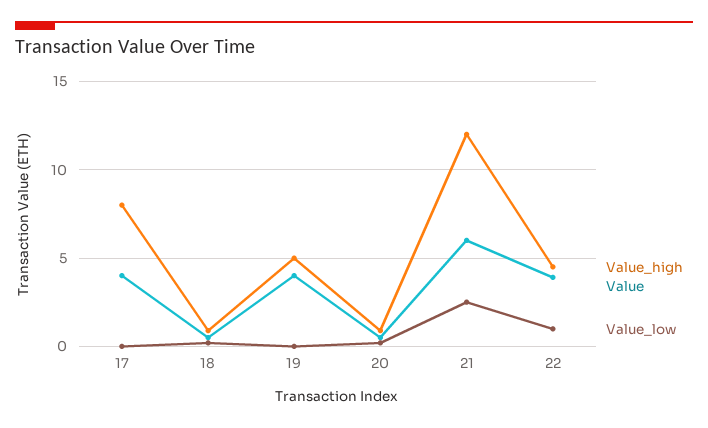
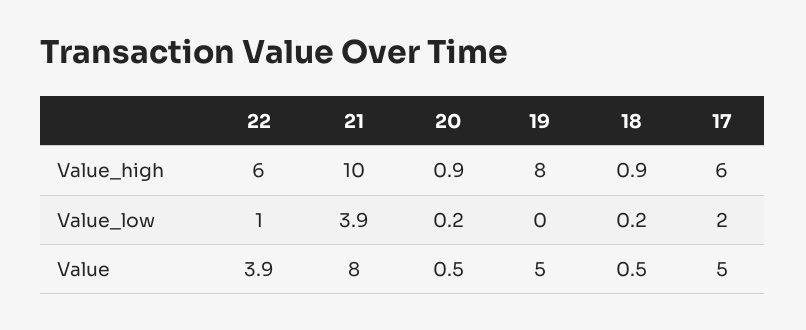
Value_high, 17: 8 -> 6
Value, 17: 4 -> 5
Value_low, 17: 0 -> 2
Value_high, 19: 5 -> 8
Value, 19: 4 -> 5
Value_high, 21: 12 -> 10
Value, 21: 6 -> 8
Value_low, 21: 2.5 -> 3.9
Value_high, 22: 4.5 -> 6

------

DESCRIPTION OF THE TASK. Copy the lines above exactly. Do not include pictures.

ANSWER SECTION.
Value_high, 17: 8 -> 6
Value, 17: 4 -> 5
Value_low, 17: 0 -> 2
Value_high, 19: 5 -> 8
Value, 19: 4 -> 5
Value_high, 21: 12 -> 10
Value, 21: 6 -> 8
Value_low, 21: 2.5 -> 3.9
Value_high, 22: 4.5 -> 6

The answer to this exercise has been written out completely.